Tucked away in Brisbane’s inner creative pocket, sits TRYP Hotel on Constance Street, Fortitude Valley – also known as Australia’s first ever, 65 room, boutique ‘Street Art Hotel’.
The building itself posses an interesting past. Presumably around 150 years ago, the space was once a clubhouse for the Royal Antediluvian Order of Buffaloes, the Brisbane chapter of an international and mysterious secret society. An antique plaque from this time was discovered in the development stages of TRYP and is now displayed in the reception area of the hotel. Post clubhouse history, the building was a central backpackers hotel which then became abandoned due to reasons not currently known. It was through this time of abandonment that the space became an inner city hub for local and international artists.
AFTER: An open landscape rooftop bar, ‘UP on Constance’
Previous features of the abandoned backpackers included level upon level of tags, art and scrawlings constantly changing with each visit. A huge staircase leading up to the highest point of the building also boasted rooftop views and a small shelter tower where one could, (surprisingly enough) get free WiFi by connecting wirelessly to nearby business’s access points. Not the ideal holiday destination for most, but it was in this wasteland state that the space truly flourished.

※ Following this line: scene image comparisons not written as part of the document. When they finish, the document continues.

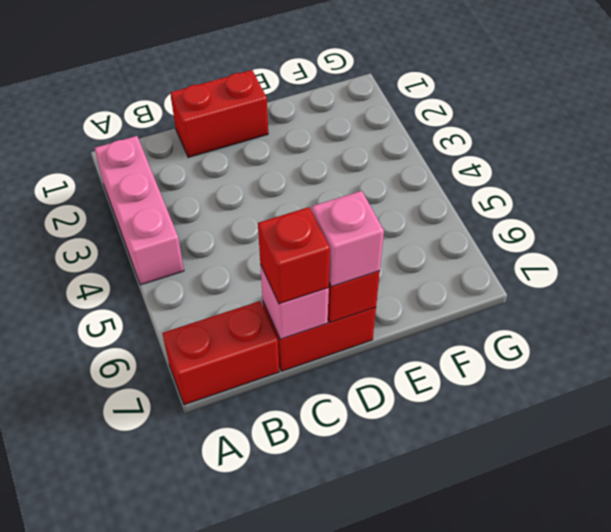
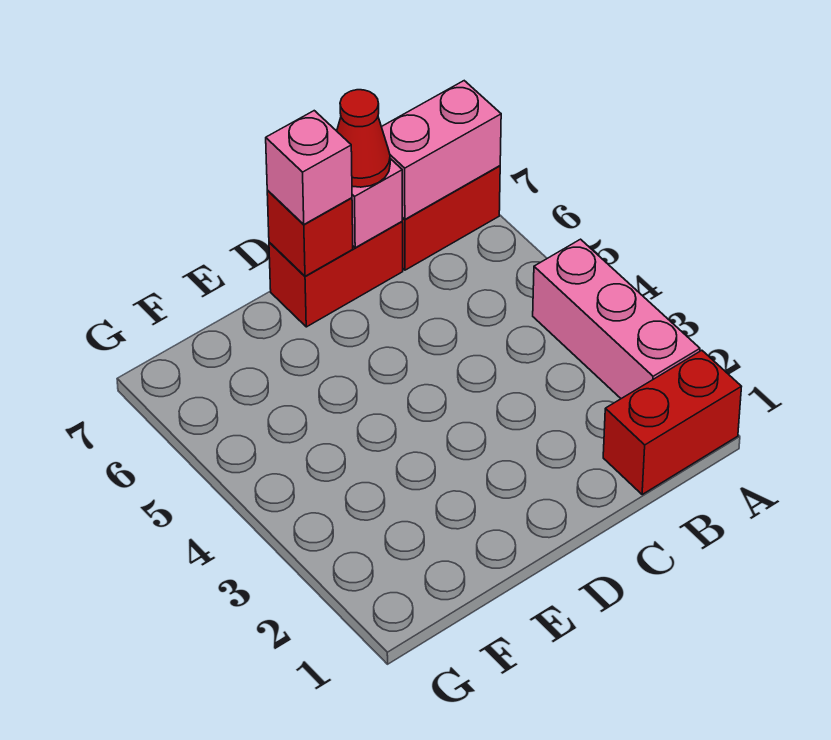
none -> pink 1x2 brick [382,81,501,219]
red 1x2 brick [170,70,268,158] -> red 1x2 brick moved to [603,350,741,495]
red 1x1 brick [258,207,330,304] -> red 1x1 cone [337,90,390,187]

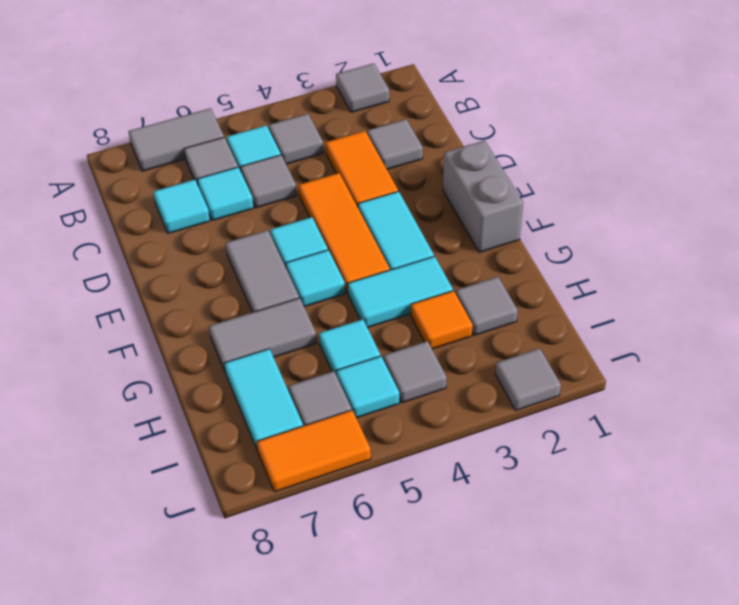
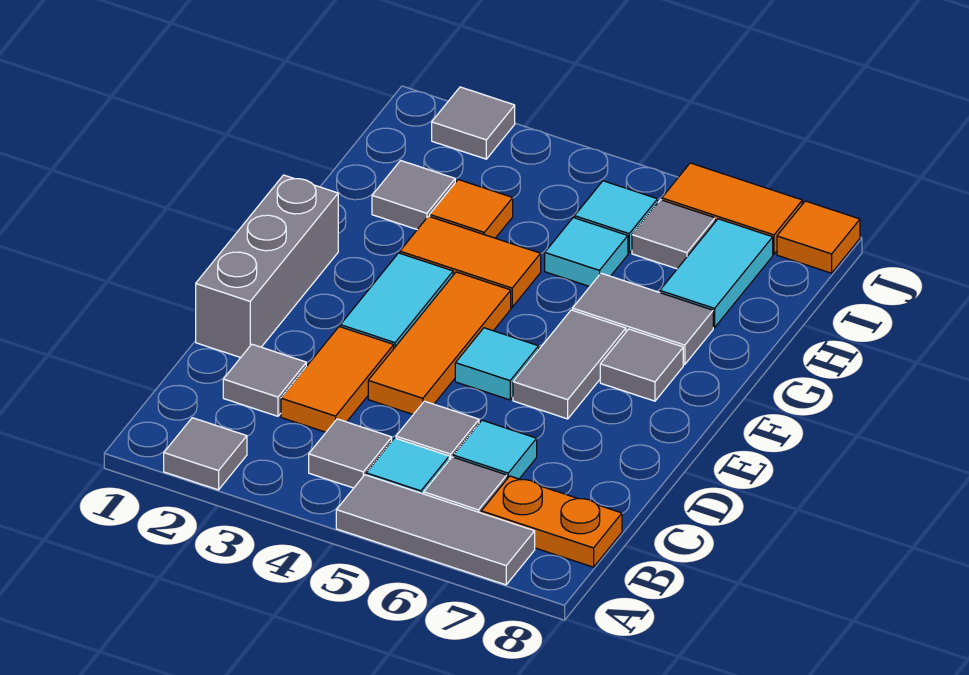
grey 1x2 tile [128,108,224,171] -> grey 1x3 tile [336,475,535,585]
none -> orange 1x2 plate [481,476,622,567]
cyan 1x1 tile [153,180,210,233] -> none
grey 1x2 brick [443,141,523,252] -> grey 1x3 brick [196,175,338,358]
cyan 1x1 tile [286,250,345,307] -> none
cyan 1x2 tile [348,256,453,328] -> orange 1x2 tile [400,216,541,307]
grey 1x1 tile [384,341,447,403] -> grey 1x1 tile moved to [600,329,683,401]
none -> orange 1x1 tile [777,201,860,273]

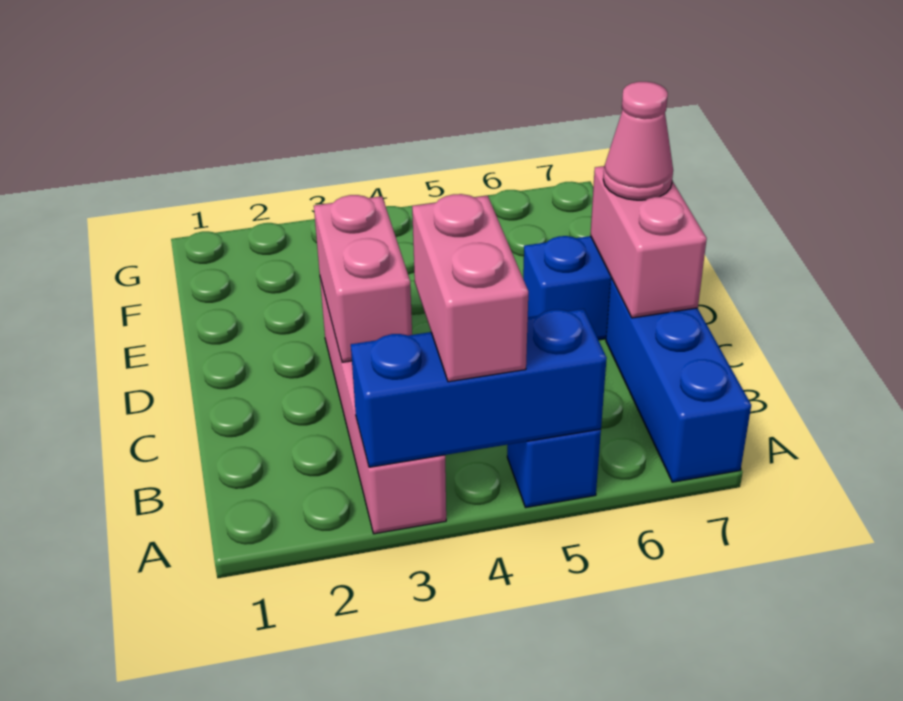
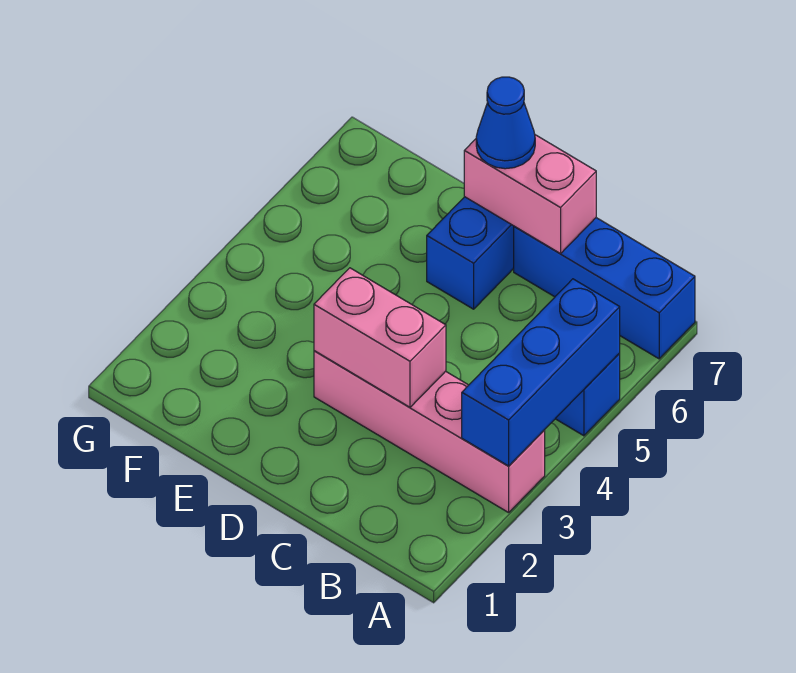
pink 1x2 brick [412,194,528,382] -> none
pink 1x1 cone [603,82,673,200] -> blue 1x1 cone [476,77,535,169]

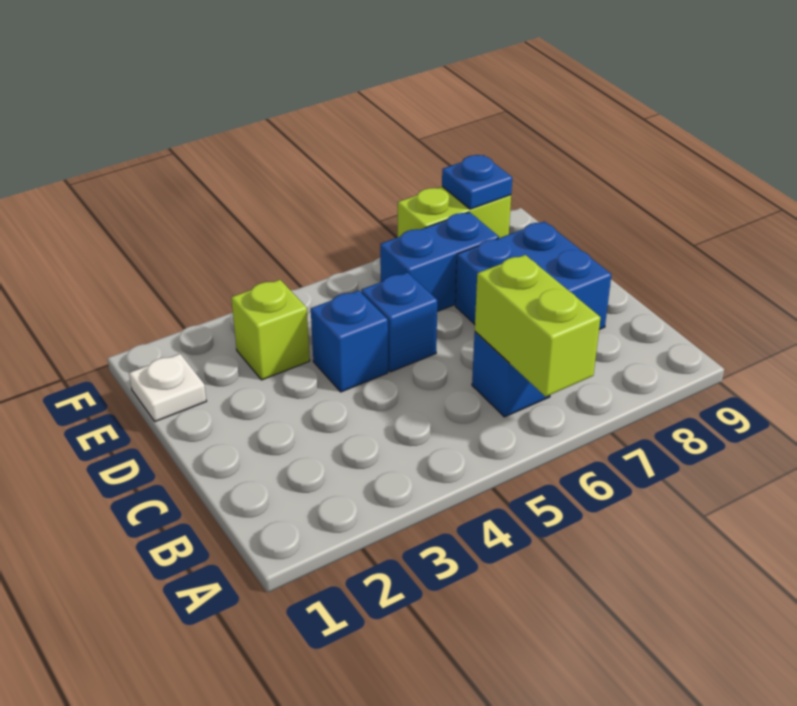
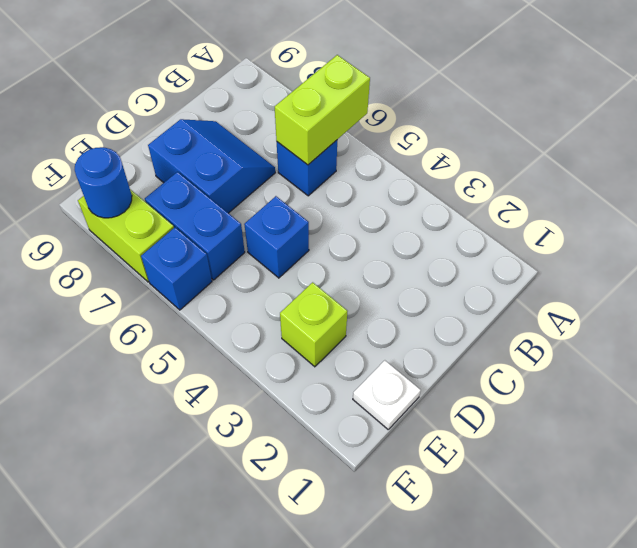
blue 2x2 brick [455,222,612,329] -> blue 2x2 slope [148,119,275,213]
blue 1x1 brick [311,290,388,392] -> blue 1x1 brick moved to [141,228,212,310]
blue 1x1 plate [442,155,512,209] -> blue 1x1 round brick [75,147,132,218]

TRYP’s vision and consideration to stay true to the building’s past street style was a respectful and admirable decision by their developers. As old walls got touched up and painted over, new murals appeared to stay from some of Australia’s most prominent street artists, Rone, Numskull, Fintan Magee and Beastman.
“Their vibrant artworks serve as a foundation for the hotel’s distinctive concept, resonating through every aspect of the business, from the eats to the beats, the boys’ effervescent and evocative creations set the tone for Brisbane’s most audacious inner-city haunt.”
Hidden in the stairwell and storage rooms, a few of the buildings original pieces still stand and are now embedded into the iconic history of the TRYP Hotel.
Benjamin Reeve’s original character found on the entry level floor of the abandoned backpackers is now an amicable feature of TRYP hotel thanks to Rone who incorporated the aged work into his commission piece.
This security camera stencil and female character can be found in TRYP’s food storage room, a place you will likely need to seek assistance to find, but is still a preserved artwork.
This Fintan Magee piece painted in the abandoned backpackers many years ago also still remains, though it’s now living inside the confines of a Chur Burger/TRYP storage cupboard.
If you’re yet to check out TRYP hotel, we recommend you do. Looking back at the building’s history and forward with TRYP’s developments arises thoughts of appreciation, acceptance and celebration for graffiti and street art in contemporary society. Trust us, it’s worth the ‘trip’.